Sollte die SPD-Basis einer Neuauflage der Großen Koalition zustimmen, könnte der kommissarische SPD-Chef Olaf Scholz künftig mit Angela Merkel und Horst Seehofer gemeinsam am Kabinettstisch in Berlin sitzen. Beim politischen Aschermittwoch der SPD im niederbayerischen Vilshofen, bedachte er die beiden dennoch mit einer spöttischen Bemerkung: "Nicht nur ein bayerischer Politiker hat wohl den Zenit seiner politischen Karriere überschritten, sondern wohl auch eine Frau aus dem Norden", sagte er vor rund 2.000 Menschen im Festzelt.
Lindner und Habeck witzeln über Seehofer
Seehofer selbst hatte seinen Auftritt bei der CSU-Kundgebung in Passau wegen einer Erkrankung abgesagt. Das hinderte aber Politiker anderer Parteien nicht daran, den CSU-Vorsitzenden anzugreifen. FDP-Chef Christian Lindner scherzte in der Stadthalle Dingolfing, er habe jetzt verstanden, warum es im Bund künftig einen Heimatminister geben solle. "Den Heimatminister gibt's, weil sich Horst Seehofer daheim nicht mehr sehen lassen kann, also muss er sich in Berlin zuhause fühlen. So habe ich das jetzt verstanden."
Und der neue Grünen-Chef Robert Habeck rief in Landshut: "Ein Heimatministerium in Berlin - und Horst Seehofer wird dahin abgeschoben. So fühlt es sich an, wenn man abgeschoben wird."
AfD-Bundessprecher Meuthen: "Heißluft-Horst"
Noch schärfer der Ton des AfD-Bundessprechers Jörg Meuthen bei der Kundgebung seiner Partei in Osterhofen: "Was wird Seehofer in Berlin wohl tun? Nun, der Heißluft-Horst, der kläfft ab und an mal, fordert etwa eine Obergrenze für Migranten, die dann aber natürlich gar keine ist." Sobald es ein Leckerli von Kanzlerin Merkel gebe, "legt sich der Horst wieder ins gemütliche Körbchen und ist wieder ruhig". Das sei perfekte Konditionierung, und das neueste Leckerli, "um Horsti zu stillen, ist eben das Innenministerium".

###

Aufgabe 1:
Nenne alle Orte, die der Dokumentausschnitt als Schauplätze von Kundgebungen oder Auftritten am politischen Aschermittwoch angibt.
Aufgabe 2:
Prüfe für jede Aussage, ob sie mit dem Dokumentausschnitt übereinstimmt: (a) Olaf Scholz sprach vor rund 2.000 Menschen in einem Festzelt. (b) Horst Seehofer trat bei der CSU-Kundgebung in Passau auf. (c) Jörg Meuthen bezeichnete das Innenministerium als das neueste Leckerli.
Aufgabe 3:
Gib aus dem Dokumentausschnitt alles von „Sollte die SPD-Basis“ bis hinunter zu „Menschen im Festzelt.“ wortgetreu wieder.

###

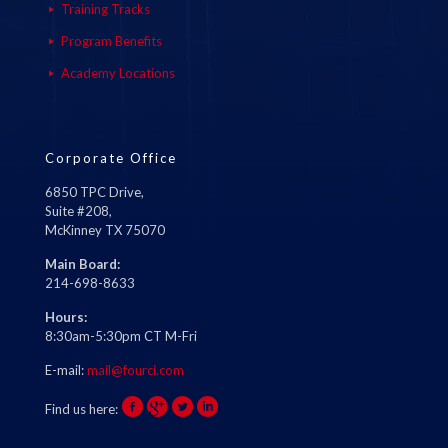
Training Tracks
Program Benefits
Academy Locations
Corporate Office
6850 TPC Drive,
Suite #208,
McKinney TX 75070
Main Board:
214-698-8633
Hours:
8:30am-5:30pm CT M-Fri
E-mail:
mail@fourci.com
Find us here:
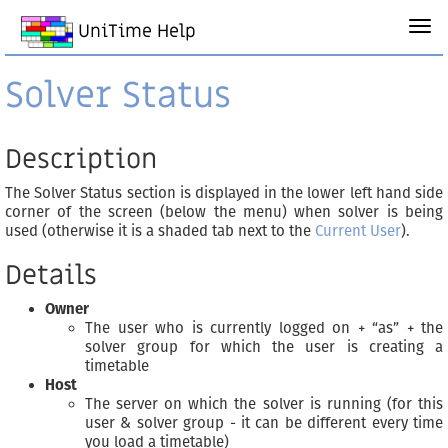
UniTime Help
Solver Status
Description
The Solver Status section is displayed in the lower left hand side
corner of the screen (below the menu) when solver is being
used (otherwise it is a shaded tab next to the
Current User
).
Details
Owner
The user who is currently logged on + “as” + the
solver group for which the user is creating a
timetable
Host
The server on which the solver is running (for this
user & solver group - it can be different every time
you load a timetable)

###

Erwartete Antwort 1:
Vilshofen, Passau, Dingolfing, Landshut, Osterhofen

Erwartete Antwort 2:
(a) Ja: „sagte er vor rund 2.000 Menschen im Festzelt“
(b) Nein: „Seehofer selbst hatte seinen Auftritt bei der CSU-Kundgebung in Passau wegen einer Erkrankung abgesagt.“
(c) Ja: „das neueste Leckerli, "um Horsti zu stillen, ist eben das Innenministerium"“

Erwartete Antwort 3:
Sollte die SPD-Basis einer Neuauflage der Großen Koalition zustimmen, könnte der kommissarische SPD-Chef Olaf Scholz künftig mit Angela Merkel und Horst Seehofer gemeinsam am Kabinettstisch in Berlin sitzen. Beim politischen Aschermittwoch der SPD im niederbayerischen Vilshofen, bedachte er die beiden dennoch mit einer spöttischen Bemerkung: "Nicht nur ein bayerischer Politiker hat wohl den Zenit seiner politischen Karriere überschritten, sondern wohl auch eine Frau aus dem Norden", sagte er vor rund 2.000 Menschen im Festzelt.